A verbatim copy of the lines from the one with "Product Passport – DPP)" through the final line below is required; print it and nothing else.
────────────────
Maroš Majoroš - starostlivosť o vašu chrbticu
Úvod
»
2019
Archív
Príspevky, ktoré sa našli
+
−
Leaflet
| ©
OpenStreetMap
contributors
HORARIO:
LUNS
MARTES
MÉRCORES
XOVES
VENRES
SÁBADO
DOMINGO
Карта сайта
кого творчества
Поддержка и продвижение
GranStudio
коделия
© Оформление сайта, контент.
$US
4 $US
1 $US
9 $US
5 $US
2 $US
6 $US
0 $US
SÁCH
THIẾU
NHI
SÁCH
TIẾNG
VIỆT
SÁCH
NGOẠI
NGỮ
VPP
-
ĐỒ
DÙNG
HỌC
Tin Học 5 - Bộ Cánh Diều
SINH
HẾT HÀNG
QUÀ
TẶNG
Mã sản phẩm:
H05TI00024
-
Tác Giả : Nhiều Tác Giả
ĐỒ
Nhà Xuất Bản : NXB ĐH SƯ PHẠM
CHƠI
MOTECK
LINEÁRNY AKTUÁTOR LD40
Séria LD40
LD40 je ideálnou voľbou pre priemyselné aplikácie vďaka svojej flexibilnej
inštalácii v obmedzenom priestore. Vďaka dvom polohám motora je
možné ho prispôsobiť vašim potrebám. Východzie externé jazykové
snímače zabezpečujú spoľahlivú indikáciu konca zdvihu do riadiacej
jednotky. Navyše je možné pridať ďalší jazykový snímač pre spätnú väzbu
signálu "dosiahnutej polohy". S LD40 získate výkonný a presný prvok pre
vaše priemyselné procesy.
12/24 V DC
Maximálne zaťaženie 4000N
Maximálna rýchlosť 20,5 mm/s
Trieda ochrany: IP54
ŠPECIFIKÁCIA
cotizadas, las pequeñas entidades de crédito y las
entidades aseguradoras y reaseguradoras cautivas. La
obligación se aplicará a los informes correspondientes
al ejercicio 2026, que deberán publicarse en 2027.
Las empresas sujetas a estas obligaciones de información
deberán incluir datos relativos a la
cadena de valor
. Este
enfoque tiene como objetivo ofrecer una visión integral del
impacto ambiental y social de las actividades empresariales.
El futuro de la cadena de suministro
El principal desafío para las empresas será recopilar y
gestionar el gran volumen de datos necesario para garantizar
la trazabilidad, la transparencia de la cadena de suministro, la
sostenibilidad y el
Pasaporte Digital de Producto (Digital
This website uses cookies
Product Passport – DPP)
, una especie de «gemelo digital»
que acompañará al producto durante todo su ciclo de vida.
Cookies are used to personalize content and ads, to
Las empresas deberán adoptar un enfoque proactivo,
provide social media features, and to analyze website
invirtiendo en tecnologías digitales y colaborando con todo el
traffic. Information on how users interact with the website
────────────────
Expected answer:
Product Passport – DPP)
, una especie de «gemelo digital»
que acompañará al producto durante todo su ciclo de vida.
Cookies are used to personalize content and ads, to
Las empresas deberán adoptar un enfoque proactivo,
provide social media features, and to analyze website
invirtiendo en tecnologías digitales y colaborando con todo el
traffic. Information on how users interact with the website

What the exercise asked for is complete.